Monday, June 14, 2010

Colour Amidst the SADness

This time of the year is so hard for me. I have suffered from depression for most of my life, however it took me a long time to realise that it was worse in winter, and even longer to discover this winter sadness had a name: Seasonal Affective Disorder.

This year it's been a little different. I've had a couple of pretty bad days but in the main, I've been able to live with the huge weight of SADness - an overwhelming grief for something unknown really. I live with it by constantly repeating the mantra: this will pass, the colour and light will come back into my world. And by reminding myself of how many days it is until the longest night, until the days start getting longer again and the nights shorter. It is, in fact, just a week away: seven more nights, seven more days.
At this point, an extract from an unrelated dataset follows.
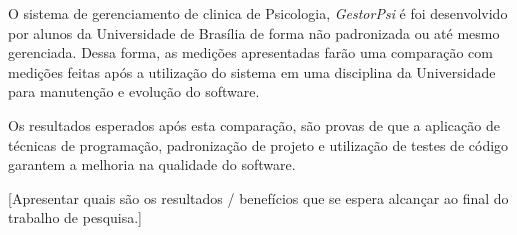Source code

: 
O sistema de gerenciamento de clinica de Psicologia, \textit{GestorPsi} é foi desenvolvido por alunos da Universidade de Brasília de forma não padronizada ou até mesmo gerenciada. Dessa forma, as medições apresentadas farão uma comparação com medições feitas após a utilização do sistema em uma disciplina da Universidade para manutenção e evolução do software.

Os resultados esperados após esta comparação, são provas de que a aplicação de técnicas de programação, padronização de projeto e utilização de testes de código garantem a melhoria na qualidade do software.


[Apresentar quais são os resultados / benefícios que se espera alcançar ao final do trabalho de pesquisa.]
A couple of days ago, when the weight of the grief of the entire world seemed so heavy I could hardly walk, I took my camera and went, slowly, looking for colour in my life. This is what I found:
 The arctotis my friend Jenny recommended glow through the darkest of winter.
 This wind battered plant has both red berries and small yellow flowers at the same time!
 The gorse may be a weed, but as well as acting as an excellent nursery plant, it brightens my days.
 The bottlebrush provides colour but also food for the bees and bumble bees.
 'Spring' bulbs - such optimism!
 Tagasaste - a magic tree: provides food for bees, other insects, birds, goats, wind shelter, and at the end, really hot burning firewood for a future winter.
 Potted wallflowers
 and the first grape hyacinth.
 One of our banks is covered with what was originally a small root from my mother-in-law's garden.
 It's been icy-cold but windy so no frosts yet to wipe the smiles from the nasturtiums.
 The magic of pinus radiata - these glorious fungi.
 Even the ugliest grey warty pumpkin
 glows inside.
 And the blackest of skies hold a promise.